Numa altura em que o Governo caminha para metade do seu mandato, além das controvérsias, de políticas que se revelam negativas como na Educação, ou da inacção, como na Justiça, ou ainda de problemas que se arrastam como o da TAP, aquilo a que assistimos de igualmente grave é à captura do Estado pelo PS. O mais recente caso foi o da nomeação de Ana Paula Vitorino para o regulador dos transportes, com a socialista, deputada do PS e ex-governante a ir ao ponto de sugerir alterações ao relatório parlamentar sobre a sua nomeação. Consegue-se sempre imaginar outras atitudes possíveis que nos levam a a crer que estamos perante os novos Donos Disto Tudo, mas é difícil.

A captura dos supervisores e reguladores é um problema que parece merecer a indiferença dos eleitores, mas que a prazo nos pode custar caro, deixando o Governo livre para adoptar medidas com custos no crescimento. A recente polémica sobre os combustíveis, em que Governo e petrolíferas trocam acusações, é também extraordinária pelo silêncio da ERSE – Entidade Reguladora dos Serviços Energéticos e da Autoridade da Concorrência. Quem apoiou o Governo foi a ENSE, uma empresa do Estado.

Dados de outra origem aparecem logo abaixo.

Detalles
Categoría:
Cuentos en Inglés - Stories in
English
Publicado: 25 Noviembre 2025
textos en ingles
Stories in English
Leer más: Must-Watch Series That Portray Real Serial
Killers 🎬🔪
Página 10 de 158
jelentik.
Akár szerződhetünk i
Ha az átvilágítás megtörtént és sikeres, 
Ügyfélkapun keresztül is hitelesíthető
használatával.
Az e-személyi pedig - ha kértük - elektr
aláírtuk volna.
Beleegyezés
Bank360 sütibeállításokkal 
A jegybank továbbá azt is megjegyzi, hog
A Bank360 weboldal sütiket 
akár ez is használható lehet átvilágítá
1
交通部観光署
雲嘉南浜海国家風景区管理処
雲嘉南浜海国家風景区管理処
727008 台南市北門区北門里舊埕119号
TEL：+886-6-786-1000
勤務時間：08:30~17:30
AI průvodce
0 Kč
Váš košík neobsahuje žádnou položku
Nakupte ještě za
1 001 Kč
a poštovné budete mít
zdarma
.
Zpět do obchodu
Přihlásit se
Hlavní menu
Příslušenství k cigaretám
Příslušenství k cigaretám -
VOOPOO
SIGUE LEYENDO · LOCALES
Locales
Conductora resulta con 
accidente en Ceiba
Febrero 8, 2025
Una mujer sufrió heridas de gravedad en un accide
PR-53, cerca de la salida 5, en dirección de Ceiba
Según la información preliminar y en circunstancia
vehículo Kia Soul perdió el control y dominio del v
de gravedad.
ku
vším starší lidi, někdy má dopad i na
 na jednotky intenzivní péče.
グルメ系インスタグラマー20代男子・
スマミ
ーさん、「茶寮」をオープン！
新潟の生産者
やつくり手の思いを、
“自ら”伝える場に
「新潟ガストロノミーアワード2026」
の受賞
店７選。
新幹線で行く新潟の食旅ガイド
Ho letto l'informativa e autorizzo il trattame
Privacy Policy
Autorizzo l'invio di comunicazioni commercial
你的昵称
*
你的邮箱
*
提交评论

Finalmente neste confronto com o ano passado, temos hoje uma relação entre o Presidente e o primeiro-ministro que, no mínimo, poderemos dizer que já viu melhores dias.

Quando esta semana o primeiro-ministro entrar no Parlamento para o debate do Estado da Nação encerra talvez o pior ano desde que em 2015 assumiu a liderança do Governo. A única boa notícia que tem (e temos) é a aprovação do Plano de Resiliência e Recuperação que lhe pode criar a expectativa de que melhores dias virão. Os portugueses parecem ter começado a não acreditar, mesmo descrendo igualmente na oposição. Hoje estamos perante um Governo mais fragilizado e um primeiro-ministro menos popular, que o dinheiro de Bruxelas poderá eventualmente salvar.